---------- DATA FOR ANALYSIS

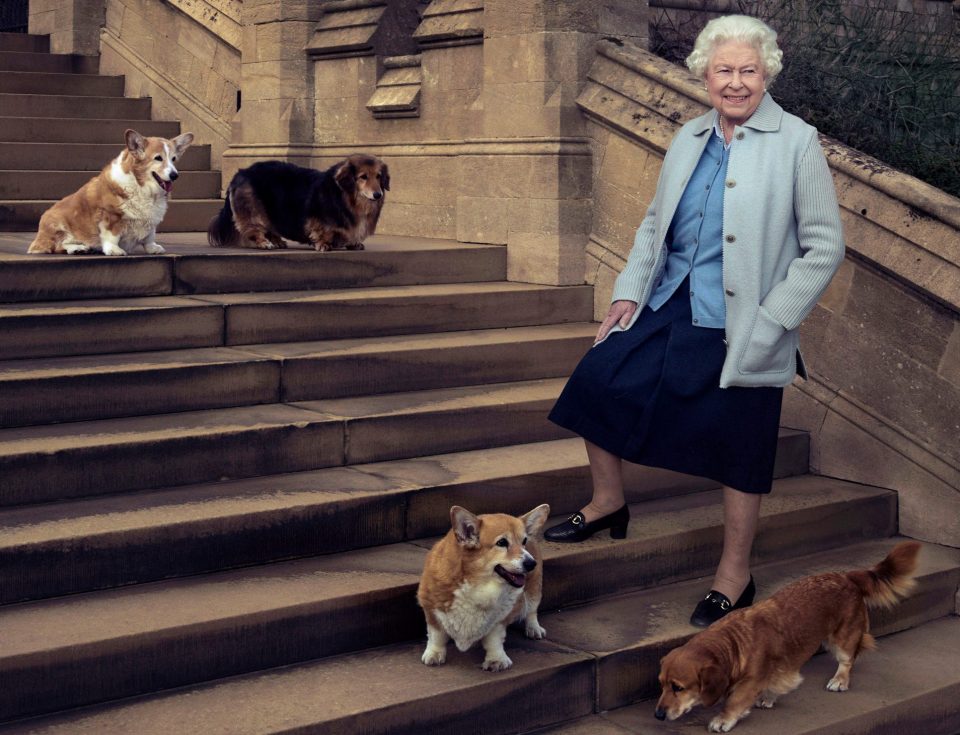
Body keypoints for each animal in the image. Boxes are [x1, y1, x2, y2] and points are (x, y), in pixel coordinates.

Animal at [28, 131, 194, 258]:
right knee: (58, 245)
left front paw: (153, 247)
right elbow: (111, 235)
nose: (174, 175)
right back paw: (77, 248)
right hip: (57, 222)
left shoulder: (151, 219)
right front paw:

--------------------

▸ **YOUR ASSIGNMENT**:
Please restate the entries word for word. Skip the pictures.

▸ **EXERCISE OUTPUT**:
Body keypoints for each animal in the image. Boxes are [x1, y1, x2, y2] and points are (x, y), in pixel coordinates.

Animal at [28, 131, 194, 258]:
right knee: (58, 245)
left front paw: (153, 247)
right elbow: (111, 235)
nose: (174, 175)
right back paw: (77, 248)
right hip: (57, 222)
left shoulder: (151, 219)
right front paw:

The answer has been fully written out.